Dataset entries
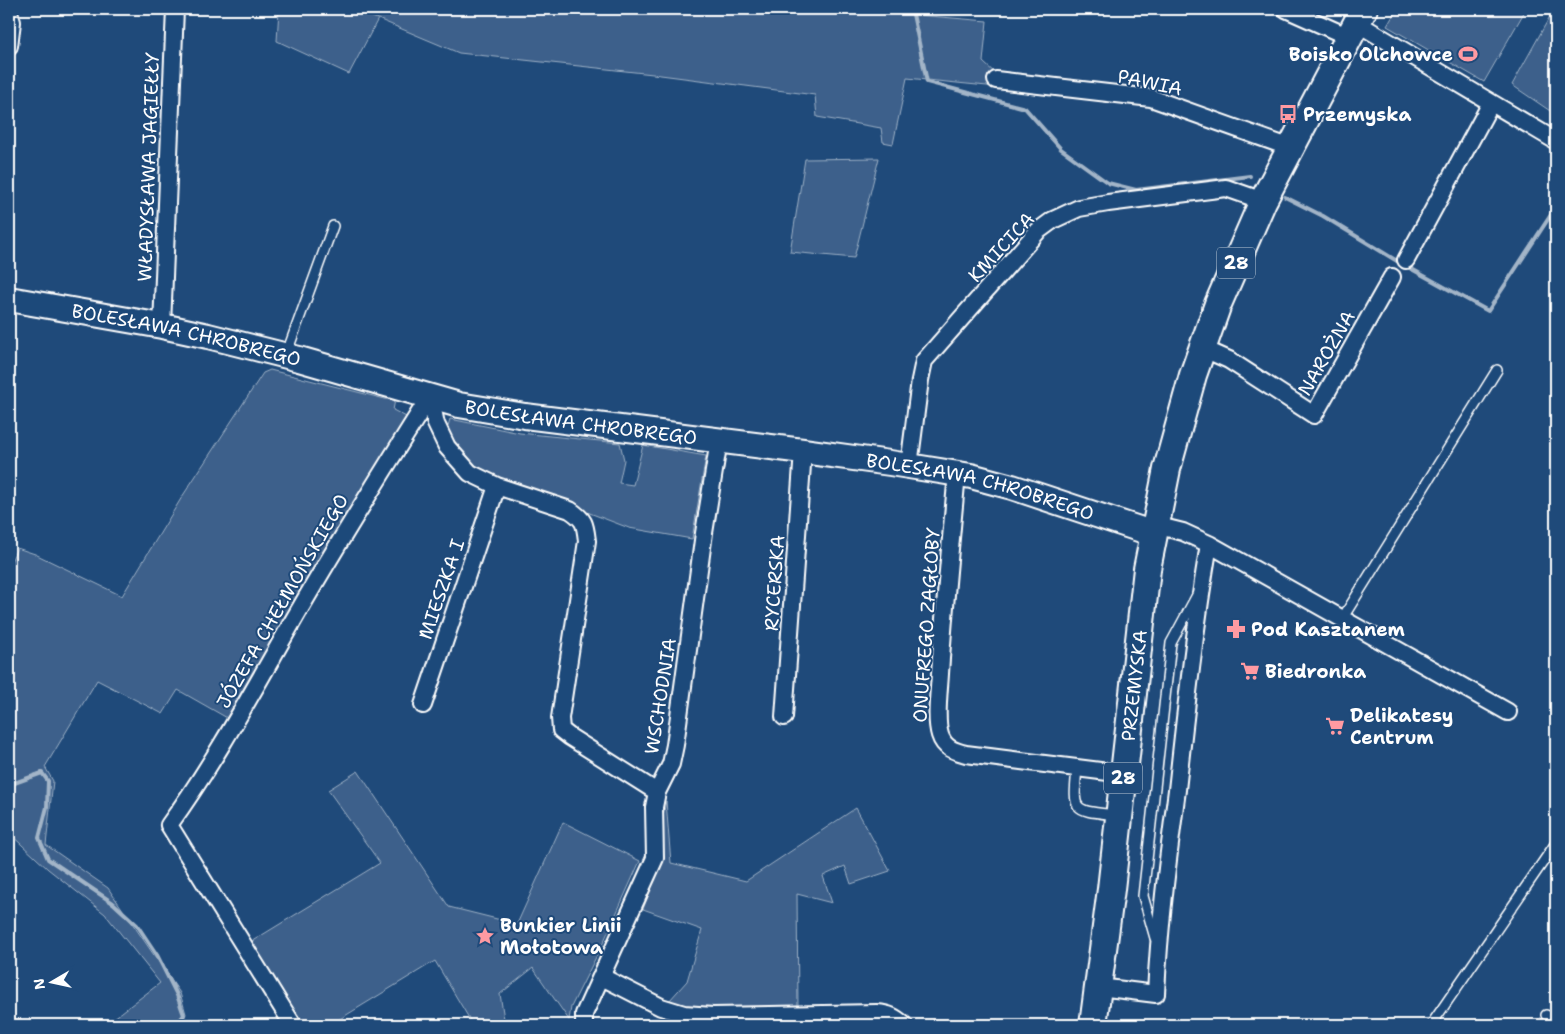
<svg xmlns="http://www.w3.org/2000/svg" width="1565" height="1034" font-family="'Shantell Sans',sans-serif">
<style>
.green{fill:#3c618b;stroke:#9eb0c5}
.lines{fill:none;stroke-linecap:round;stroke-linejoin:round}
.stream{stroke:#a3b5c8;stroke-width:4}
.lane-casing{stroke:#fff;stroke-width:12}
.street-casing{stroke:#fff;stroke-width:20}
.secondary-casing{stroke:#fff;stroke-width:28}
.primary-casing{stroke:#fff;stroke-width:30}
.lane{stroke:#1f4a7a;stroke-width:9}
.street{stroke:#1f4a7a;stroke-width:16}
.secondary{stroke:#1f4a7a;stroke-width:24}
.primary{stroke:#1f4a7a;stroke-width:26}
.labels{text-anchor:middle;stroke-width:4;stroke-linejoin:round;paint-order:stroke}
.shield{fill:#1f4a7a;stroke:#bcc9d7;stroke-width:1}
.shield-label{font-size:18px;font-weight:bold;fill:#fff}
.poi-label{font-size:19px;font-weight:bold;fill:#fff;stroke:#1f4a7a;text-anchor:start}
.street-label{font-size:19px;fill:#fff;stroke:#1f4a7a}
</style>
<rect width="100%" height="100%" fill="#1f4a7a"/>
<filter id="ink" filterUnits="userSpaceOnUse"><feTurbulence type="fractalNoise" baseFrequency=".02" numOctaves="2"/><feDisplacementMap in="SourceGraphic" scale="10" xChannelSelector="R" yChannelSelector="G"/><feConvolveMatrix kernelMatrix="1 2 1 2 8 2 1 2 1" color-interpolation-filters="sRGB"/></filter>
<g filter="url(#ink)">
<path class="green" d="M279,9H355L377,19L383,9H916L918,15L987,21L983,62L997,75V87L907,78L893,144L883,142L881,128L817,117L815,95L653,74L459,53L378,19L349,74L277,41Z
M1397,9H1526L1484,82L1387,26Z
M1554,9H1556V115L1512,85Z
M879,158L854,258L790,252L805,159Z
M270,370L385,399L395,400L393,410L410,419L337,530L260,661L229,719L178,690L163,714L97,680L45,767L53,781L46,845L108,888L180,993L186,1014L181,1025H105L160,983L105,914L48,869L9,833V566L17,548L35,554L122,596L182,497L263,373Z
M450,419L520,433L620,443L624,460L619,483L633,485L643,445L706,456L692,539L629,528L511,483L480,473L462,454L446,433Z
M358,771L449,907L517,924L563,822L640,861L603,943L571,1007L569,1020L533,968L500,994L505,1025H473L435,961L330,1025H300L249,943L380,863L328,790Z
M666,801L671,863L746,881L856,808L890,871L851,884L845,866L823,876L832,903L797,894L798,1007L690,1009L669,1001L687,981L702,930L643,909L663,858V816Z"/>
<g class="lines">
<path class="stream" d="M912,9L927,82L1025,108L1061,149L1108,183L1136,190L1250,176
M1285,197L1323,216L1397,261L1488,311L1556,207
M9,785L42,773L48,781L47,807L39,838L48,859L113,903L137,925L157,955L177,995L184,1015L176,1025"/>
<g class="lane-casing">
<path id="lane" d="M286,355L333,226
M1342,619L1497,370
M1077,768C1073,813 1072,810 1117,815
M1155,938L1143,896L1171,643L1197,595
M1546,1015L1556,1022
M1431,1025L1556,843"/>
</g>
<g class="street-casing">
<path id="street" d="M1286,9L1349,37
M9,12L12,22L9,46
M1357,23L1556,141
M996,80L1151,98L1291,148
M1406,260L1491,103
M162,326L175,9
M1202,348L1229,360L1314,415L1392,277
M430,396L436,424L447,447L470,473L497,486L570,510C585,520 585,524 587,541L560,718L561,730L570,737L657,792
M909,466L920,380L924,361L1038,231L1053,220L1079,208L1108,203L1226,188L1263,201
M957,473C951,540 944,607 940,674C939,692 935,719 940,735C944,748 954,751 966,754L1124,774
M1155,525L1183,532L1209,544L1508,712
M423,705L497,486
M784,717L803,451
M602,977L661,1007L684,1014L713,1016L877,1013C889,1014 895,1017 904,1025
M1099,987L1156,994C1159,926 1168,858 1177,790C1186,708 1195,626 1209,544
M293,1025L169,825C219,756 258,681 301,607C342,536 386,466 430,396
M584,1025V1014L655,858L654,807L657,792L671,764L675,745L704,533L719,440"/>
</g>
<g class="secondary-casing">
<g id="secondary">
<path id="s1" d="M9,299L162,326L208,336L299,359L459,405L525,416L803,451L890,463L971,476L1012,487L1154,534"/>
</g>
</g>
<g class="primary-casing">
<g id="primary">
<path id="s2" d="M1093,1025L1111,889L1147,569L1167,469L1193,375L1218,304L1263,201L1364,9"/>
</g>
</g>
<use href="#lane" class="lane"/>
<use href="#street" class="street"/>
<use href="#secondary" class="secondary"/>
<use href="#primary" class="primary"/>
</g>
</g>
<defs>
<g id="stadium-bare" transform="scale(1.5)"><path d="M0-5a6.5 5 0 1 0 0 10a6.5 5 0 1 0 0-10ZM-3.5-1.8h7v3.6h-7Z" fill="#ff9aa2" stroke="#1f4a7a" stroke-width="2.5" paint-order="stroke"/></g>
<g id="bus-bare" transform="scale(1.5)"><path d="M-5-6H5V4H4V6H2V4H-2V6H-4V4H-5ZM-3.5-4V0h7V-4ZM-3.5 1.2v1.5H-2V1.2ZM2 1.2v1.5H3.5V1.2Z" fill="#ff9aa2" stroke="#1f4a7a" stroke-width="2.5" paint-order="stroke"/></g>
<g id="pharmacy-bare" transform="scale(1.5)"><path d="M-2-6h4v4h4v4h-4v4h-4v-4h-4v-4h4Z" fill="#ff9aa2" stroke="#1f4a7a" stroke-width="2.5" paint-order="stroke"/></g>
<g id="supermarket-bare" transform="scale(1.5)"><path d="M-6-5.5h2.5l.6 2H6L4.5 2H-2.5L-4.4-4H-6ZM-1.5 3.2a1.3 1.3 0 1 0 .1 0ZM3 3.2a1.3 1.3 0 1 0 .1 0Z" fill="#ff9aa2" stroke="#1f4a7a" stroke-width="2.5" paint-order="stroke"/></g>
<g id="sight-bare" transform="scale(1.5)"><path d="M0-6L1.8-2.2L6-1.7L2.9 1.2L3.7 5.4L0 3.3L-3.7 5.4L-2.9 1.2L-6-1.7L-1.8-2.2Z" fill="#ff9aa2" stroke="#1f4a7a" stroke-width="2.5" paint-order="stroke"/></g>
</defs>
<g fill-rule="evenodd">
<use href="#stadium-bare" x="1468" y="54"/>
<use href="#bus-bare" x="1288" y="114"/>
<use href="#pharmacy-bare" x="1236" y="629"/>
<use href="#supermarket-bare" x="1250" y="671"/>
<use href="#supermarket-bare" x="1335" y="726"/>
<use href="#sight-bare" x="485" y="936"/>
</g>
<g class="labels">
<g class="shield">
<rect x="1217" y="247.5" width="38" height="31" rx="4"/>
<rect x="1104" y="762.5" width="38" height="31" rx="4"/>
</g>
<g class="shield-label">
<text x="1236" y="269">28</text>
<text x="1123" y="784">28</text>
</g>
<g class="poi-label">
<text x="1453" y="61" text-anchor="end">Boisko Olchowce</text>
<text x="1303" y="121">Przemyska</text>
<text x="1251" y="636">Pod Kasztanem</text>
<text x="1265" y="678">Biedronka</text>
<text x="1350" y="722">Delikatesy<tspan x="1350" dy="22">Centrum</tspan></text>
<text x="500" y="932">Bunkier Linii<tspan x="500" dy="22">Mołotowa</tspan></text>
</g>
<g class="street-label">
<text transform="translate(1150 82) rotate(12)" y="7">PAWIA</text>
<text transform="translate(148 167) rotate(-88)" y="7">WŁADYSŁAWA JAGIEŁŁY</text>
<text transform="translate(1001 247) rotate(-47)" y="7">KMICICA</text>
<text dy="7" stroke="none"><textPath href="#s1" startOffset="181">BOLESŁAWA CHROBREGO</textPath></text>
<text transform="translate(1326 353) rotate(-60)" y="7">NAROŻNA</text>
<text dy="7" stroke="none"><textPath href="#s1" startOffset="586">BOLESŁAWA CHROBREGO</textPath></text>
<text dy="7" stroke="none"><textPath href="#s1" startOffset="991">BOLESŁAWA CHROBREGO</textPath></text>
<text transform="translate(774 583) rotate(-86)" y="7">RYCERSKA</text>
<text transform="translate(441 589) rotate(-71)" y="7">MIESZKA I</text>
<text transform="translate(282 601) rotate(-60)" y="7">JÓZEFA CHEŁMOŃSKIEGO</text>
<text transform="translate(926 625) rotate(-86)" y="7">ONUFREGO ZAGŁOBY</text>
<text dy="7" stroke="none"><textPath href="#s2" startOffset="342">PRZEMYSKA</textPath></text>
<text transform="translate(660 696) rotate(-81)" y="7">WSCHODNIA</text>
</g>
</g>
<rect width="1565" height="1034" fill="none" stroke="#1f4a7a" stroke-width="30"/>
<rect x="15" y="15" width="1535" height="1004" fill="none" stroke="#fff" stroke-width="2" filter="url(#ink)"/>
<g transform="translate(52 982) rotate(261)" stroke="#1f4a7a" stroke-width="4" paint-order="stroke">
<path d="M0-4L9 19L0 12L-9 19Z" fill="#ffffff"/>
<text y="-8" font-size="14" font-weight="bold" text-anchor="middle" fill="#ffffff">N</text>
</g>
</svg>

* * *

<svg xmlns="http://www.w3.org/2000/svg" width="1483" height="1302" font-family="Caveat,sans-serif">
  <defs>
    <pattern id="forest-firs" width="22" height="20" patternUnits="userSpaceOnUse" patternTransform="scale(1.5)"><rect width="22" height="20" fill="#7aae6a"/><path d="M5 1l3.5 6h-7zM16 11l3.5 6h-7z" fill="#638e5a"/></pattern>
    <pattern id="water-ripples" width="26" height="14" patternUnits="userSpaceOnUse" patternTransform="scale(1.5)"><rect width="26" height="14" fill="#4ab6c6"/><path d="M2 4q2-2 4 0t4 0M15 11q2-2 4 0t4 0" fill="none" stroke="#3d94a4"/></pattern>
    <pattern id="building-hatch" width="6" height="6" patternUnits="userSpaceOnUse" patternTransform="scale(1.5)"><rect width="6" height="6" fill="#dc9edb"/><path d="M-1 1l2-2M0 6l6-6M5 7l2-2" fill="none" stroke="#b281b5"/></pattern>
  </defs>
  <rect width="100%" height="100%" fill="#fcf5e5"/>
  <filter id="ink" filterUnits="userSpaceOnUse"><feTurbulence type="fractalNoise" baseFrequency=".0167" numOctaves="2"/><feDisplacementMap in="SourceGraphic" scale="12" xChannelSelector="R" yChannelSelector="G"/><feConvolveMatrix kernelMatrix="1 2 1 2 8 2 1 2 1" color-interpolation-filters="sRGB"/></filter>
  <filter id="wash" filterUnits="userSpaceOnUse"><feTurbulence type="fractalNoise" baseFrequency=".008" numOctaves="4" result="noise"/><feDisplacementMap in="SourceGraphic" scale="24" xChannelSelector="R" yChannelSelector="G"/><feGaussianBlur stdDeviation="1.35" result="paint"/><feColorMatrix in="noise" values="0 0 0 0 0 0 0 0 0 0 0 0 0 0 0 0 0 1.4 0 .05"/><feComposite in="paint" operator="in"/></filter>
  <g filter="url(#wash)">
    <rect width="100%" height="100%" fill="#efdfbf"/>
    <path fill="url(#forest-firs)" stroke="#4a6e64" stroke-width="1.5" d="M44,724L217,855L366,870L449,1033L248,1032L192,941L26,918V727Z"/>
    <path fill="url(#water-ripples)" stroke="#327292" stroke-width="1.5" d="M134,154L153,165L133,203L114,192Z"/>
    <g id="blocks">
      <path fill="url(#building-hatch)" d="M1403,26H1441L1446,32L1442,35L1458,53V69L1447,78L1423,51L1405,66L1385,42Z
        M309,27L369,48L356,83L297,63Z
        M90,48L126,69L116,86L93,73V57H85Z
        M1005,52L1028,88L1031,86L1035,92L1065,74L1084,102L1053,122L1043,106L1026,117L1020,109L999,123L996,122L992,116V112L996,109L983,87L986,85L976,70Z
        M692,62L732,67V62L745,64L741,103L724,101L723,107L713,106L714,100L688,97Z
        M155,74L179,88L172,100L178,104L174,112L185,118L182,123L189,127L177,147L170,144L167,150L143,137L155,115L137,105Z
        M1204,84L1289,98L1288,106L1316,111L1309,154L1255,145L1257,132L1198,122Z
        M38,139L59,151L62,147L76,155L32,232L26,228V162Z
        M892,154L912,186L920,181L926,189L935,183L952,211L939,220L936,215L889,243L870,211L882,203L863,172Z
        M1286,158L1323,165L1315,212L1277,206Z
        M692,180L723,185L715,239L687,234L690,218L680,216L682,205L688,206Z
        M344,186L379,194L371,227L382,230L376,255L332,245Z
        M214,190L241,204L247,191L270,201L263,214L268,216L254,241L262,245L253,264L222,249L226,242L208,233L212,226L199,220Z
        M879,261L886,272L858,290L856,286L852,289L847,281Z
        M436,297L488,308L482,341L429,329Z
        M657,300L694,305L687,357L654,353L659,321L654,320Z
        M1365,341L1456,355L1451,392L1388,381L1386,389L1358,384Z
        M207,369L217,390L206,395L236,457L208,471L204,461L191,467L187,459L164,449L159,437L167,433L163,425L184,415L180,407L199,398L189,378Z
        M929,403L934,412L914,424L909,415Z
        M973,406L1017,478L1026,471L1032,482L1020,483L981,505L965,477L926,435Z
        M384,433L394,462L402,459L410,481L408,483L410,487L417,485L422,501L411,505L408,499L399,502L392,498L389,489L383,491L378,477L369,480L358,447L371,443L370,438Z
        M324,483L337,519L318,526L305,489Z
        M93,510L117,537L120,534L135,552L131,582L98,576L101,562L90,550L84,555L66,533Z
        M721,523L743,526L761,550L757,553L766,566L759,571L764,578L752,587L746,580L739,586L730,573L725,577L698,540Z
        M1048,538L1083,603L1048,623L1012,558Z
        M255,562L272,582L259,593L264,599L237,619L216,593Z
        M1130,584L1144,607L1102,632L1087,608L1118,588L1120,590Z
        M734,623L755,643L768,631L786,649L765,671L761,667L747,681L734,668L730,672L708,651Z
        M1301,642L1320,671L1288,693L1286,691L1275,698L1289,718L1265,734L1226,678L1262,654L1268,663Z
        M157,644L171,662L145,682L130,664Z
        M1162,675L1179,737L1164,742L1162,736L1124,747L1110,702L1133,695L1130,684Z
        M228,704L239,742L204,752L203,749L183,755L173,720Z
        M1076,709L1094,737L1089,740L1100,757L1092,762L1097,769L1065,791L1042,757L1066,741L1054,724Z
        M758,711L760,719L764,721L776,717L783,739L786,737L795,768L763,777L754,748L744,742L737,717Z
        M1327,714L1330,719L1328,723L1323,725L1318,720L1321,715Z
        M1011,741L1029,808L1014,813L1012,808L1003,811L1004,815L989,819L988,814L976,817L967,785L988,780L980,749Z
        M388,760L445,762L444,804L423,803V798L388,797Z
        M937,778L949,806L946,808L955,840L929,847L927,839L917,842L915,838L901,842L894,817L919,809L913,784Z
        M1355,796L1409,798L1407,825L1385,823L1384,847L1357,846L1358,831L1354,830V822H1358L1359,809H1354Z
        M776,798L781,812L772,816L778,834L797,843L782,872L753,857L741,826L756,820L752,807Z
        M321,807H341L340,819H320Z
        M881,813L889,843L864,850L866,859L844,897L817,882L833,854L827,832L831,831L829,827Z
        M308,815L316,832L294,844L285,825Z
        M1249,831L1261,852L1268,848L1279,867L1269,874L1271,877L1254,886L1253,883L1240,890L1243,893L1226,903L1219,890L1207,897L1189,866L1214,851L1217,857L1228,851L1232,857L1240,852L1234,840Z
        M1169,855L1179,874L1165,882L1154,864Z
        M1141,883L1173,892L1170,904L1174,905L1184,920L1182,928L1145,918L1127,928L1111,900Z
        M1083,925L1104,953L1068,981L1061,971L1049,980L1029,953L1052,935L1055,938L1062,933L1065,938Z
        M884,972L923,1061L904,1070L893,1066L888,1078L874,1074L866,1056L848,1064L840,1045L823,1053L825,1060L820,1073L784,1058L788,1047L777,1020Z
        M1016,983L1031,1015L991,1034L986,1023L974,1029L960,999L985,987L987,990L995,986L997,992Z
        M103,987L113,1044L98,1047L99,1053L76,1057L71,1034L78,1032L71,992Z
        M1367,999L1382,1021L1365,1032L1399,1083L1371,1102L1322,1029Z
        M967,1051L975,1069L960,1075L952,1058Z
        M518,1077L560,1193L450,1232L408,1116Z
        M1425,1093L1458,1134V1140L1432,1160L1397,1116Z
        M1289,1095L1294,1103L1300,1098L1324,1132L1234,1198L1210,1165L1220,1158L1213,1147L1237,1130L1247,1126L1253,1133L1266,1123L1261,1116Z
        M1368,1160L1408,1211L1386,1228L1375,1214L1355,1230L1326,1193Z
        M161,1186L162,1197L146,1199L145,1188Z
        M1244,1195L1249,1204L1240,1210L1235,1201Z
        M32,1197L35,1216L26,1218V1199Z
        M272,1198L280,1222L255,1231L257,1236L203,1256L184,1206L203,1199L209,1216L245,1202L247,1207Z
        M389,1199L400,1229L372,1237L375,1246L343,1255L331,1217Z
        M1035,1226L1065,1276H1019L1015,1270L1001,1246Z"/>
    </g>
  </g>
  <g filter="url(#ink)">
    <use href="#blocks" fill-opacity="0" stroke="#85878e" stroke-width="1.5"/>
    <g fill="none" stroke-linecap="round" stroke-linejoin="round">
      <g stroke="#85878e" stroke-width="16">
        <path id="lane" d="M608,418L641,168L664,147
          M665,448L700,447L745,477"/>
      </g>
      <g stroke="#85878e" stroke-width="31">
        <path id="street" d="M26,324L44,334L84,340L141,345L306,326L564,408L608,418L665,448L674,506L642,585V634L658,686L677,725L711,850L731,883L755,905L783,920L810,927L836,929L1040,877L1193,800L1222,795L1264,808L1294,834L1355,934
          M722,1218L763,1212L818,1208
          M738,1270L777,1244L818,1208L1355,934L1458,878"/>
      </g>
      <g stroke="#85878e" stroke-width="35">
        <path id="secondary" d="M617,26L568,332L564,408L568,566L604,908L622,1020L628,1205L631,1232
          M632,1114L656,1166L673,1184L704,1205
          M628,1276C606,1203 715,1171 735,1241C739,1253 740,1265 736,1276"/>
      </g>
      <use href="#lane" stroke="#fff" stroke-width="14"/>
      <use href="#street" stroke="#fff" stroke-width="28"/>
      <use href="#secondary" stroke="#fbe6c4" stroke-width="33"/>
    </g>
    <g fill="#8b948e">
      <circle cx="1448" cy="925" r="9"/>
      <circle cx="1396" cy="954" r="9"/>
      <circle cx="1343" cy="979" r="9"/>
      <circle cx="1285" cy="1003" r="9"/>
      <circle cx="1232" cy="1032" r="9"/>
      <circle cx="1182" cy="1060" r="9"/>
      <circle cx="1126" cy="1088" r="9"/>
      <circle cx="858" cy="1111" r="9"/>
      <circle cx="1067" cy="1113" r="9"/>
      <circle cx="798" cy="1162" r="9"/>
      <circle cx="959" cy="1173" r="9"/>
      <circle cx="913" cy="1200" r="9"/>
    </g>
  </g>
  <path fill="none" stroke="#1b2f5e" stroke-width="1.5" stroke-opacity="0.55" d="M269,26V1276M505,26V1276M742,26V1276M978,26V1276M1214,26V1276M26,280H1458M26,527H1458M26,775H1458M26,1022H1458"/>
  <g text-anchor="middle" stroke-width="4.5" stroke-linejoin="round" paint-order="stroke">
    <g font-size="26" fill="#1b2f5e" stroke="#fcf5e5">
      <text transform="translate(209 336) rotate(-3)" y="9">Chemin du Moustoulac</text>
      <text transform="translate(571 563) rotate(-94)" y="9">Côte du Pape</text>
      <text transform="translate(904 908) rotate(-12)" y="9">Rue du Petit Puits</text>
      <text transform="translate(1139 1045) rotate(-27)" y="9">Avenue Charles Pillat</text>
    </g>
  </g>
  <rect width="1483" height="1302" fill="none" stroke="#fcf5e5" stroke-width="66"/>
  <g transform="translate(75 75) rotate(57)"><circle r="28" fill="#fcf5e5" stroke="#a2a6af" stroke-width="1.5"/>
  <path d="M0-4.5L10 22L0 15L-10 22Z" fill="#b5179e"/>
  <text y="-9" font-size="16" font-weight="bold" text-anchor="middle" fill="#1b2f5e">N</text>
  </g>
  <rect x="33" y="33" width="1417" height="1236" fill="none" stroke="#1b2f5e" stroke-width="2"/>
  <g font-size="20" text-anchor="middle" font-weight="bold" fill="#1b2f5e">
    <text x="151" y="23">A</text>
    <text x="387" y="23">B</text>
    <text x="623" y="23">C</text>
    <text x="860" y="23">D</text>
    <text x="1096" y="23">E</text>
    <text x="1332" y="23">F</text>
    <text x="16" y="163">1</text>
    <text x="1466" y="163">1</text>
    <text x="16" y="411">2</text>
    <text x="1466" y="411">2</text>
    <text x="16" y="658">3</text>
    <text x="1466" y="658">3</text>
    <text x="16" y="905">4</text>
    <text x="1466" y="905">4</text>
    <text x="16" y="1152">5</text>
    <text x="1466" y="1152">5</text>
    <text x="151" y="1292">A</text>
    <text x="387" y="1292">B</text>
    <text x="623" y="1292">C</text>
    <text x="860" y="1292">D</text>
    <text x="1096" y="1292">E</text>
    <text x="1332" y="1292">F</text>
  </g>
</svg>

**Task prompt**
Search the data above and return each line in which "interpolation" occurs.

**Output of the exercise**
<filter id="ink" filterUnits="userSpaceOnUse"><feTurbulence type="fractalNoise" baseFrequency=".02" numOctaves="2"/><feDisplacementMap in="SourceGraphic" scale="10" xChannelSelector="R" yChannelSelector="G"/><feConvolveMatrix kernelMatrix="1 2 1 2 8 2 1 2 1" color-interpolation-filters="sRGB"/></filter>
  <filter id="ink" filterUnits="userSpaceOnUse"><feTurbulence type="fractalNoise" baseFrequency=".0167" numOctaves="2"/><feDisplacementMap in="SourceGraphic" scale="12" xChannelSelector="R" yChannelSelector="G"/><feConvolveMatrix kernelMatrix="1 2 1 2 8 2 1 2 1" color-interpolation-filters="sRGB"/></filter>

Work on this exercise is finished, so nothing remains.